Uma opção é trocar dívidas caras, como a do cartão de crédito, cujo juro foi de447,5% ao ano em fevereiro, por mais baratas. Há empresas que empacotam todas as dívidas e as refinanciam, como a Novi, onde é possível tomar um empréstimo com garantia imobiliária ou de automóveis. No caso em que o imóvel é a garantia, a taxa de juros atual é de 18,86% ao ano e o empréstimo soma até 50% do valor do bem. As parcelas são de, no máximo, 30% da renda do cliente e o prazo é de até 15 anos.
“O cliente pode tomar nosso empréstimo para vários fins, mas cerca de 60% usam o serviço para consolidar dívidas”, afirma o presidente da Novi, Luiz Pedro Albornoz. A vantagem seria o alongamento da dívida, por um juro menor.
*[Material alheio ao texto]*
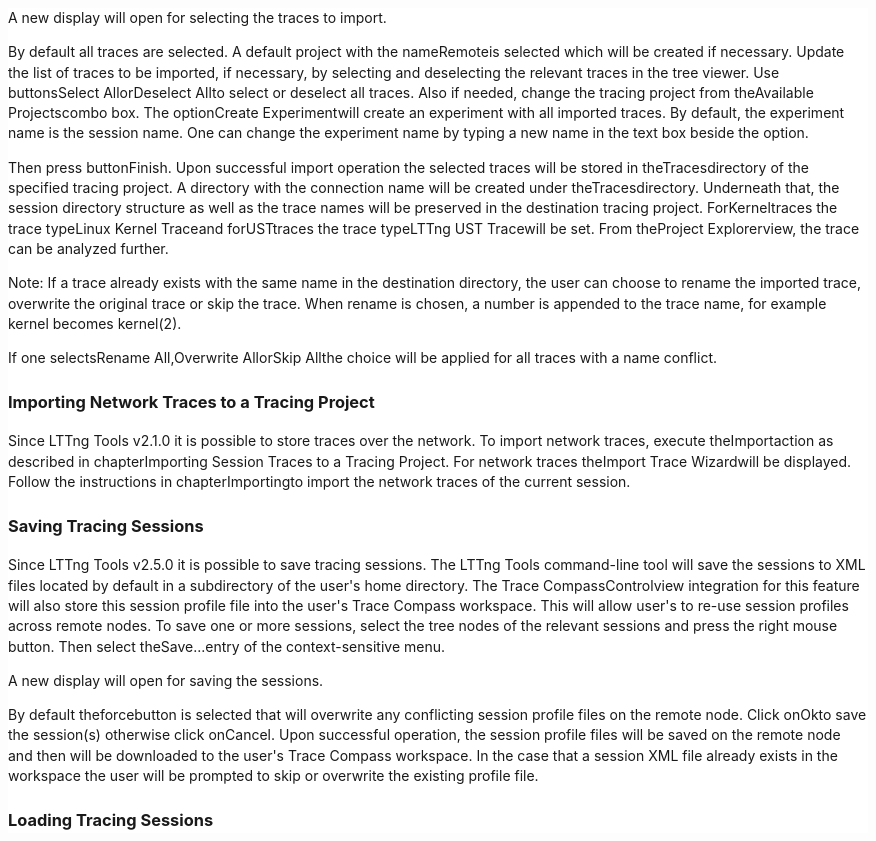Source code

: 

A new display will open for selecting the traces to import.



By default all traces are selected. A default project with the nameRemoteis selected which will be created if necessary. Update the list of traces to be imported, if necessary, by selecting and deselecting the relevant traces in the tree viewer. Use buttonsSelect AllorDeselect Allto select or deselect all traces. Also if needed, change the tracing project from theAvailable Projectscombo box. The optionCreate Experimentwill create an experiment with all imported traces. By default, the experiment name is the session name. One can change the experiment name by typing a new name in the text box beside the option.

Then press buttonFinish. Upon successful import operation the selected traces will be stored in theTracesdirectory of the specified tracing project. A directory with the connection name will be created under theTracesdirectory. Underneath that, the session directory structure as well as the trace names will be preserved in the destination tracing project. ForKerneltraces the trace typeLinux Kernel Traceand forUSTtraces the trace typeLTTng UST Tracewill be set. From theProject Explorerview, the trace can be analyzed further.

Note: If a trace already exists with the same name in the destination directory, the user can choose to rename the imported trace, overwrite the original trace or skip the trace. When rename is chosen, a number is appended to the trace name, for example kernel becomes kernel(2).



If one selectsRename All,Overwrite AllorSkip Allthe choice will be applied for all traces with a name conflict.

### Importing Network Traces to a Tracing Project

Since LTTng Tools v2.1.0 it is possible to store traces over the network. To import network traces, execute theImportaction as described in chapterImporting Session Traces to a Tracing Project. For network traces theImport Trace Wizardwill be displayed. Follow the instructions in chapterImportingto import the network traces of the current session.

### Saving Tracing Sessions

Since LTTng Tools v2.5.0 it is possible to save tracing sessions. The LTTng Tools command-line tool will save the sessions to XML files located by default in a subdirectory of the user's home directory. The Trace CompassControlview integration for this feature will also store this session profile file into the user's Trace Compass workspace. This will allow user's to re-use session profiles across remote nodes. To save one or more sessions, select the tree nodes of the relevant sessions and press the right mouse button. Then select theSave...entry of the context-sensitive menu.



A new display will open for saving the sessions.



By default theforcebutton is selected that will overwrite any conflicting session profile files on the remote node. Click onOkto save the session(s) otherwise click onCancel. Upon successful operation, the session profile files will be saved on the remote node and then will be downloaded to the user's Trace Compass workspace. In the case that a session XML file already exists in the workspace the user will be prompted to skip or overwrite the existing profile file.

### Loading Tracing Sessions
Uma das maneiras de trabalhar o problema da dívida crônica e compulsiva é buscar apoio nos Devedores Anônimos. “Eu queria ter o dinheiro, não olhava juro nem quanto devia. Conforme o problema aumentou, acabei recorrendo ao álcool”, relata um membro do grupo, que preferiu não se identificar. Em encontros semanais, os participantes recebem o auxílio para falar do problema e aprender a lidar com o que o grupo considera uma doença que não pode ser curada, mas detida. Dividir e ouvir a experiência de outras pessoas faz com que o endividado se identifique e passe a buscar soluções, segundo o membro. Para participar, não é preciso se identificar e as reuniões não são pagas.
Desinformação. Desemprego e descontrole financeiro aparecem como os principais motivos para o nome sujo na praça. Na pesquisa, a perda do emprego foi citada por 29,2%. “Não deixa de ser um descontrole, pois indica que, quando estava empregada, a pessoa não fez nenhuma reserva”, diz Marcela, do SPC Brasil.
O problema começa nas disciplinas ensinadas nas esolas. O tema finanças geralmente fica de fora das grades. "A falta de conhecimento, porém, não é exclusividade da baixa renda. Há clientes que chegam com grandes dívidas, mesmo tendo renda mensal de R$ 50 mil ou mais", diz Luiz, da Novi. Além da falta de educação financeira nas escolas e de conversa em casa, a desinformação é motivada pelo fato de o amplo acesso ao crédito ser um fenômeno recente, lembra Thiago Alvarez, sócio do aplicativo GuiaBolso, que ajuda os usuários a controlar a movimentação das contas e cartões. “O boom do crédito é recente, depois dos anos 2000. Trata-se de uma primeira geração que está tendo acesso ao crédito e aprendendo a usá-lo”, avalia.
Confusões na hora de utilizar o crédito também contribuem para o endividamento. Há quem confunda o pagamento do mínimo do cartão de crédito, por exemplo, com um parcelamento da dívida, sem juros. Outros acham que o cheque especial é uma extensão do salário. "É muito conveniente facilitar o acesso às duas linhas de crédito mais caras. O cliente as usa sem saber que está se endividando", afirma Alvarez.
Para o educador financeiro da Novi, Vinicius Azambuja, é preciso entender que o cartão de crédito não é um dinheiro extra, mas um meio de pagamento. "A questão psicológica também piora a situação. O crédito é pré-aprovado. O endividado não precisa falar com ninguém, não expõe que são devedoras", diz.
Se a dívida ficou mais cara por conta da alta do juro, o lado bom é que os bancos estão mais dispostos a negociar, segundo Alvarez. "Estão mais abertos a quem já está inadimplente. Os bancos estão vendo que é melhor ganhar um pouco do que não ganhar nada", avalia.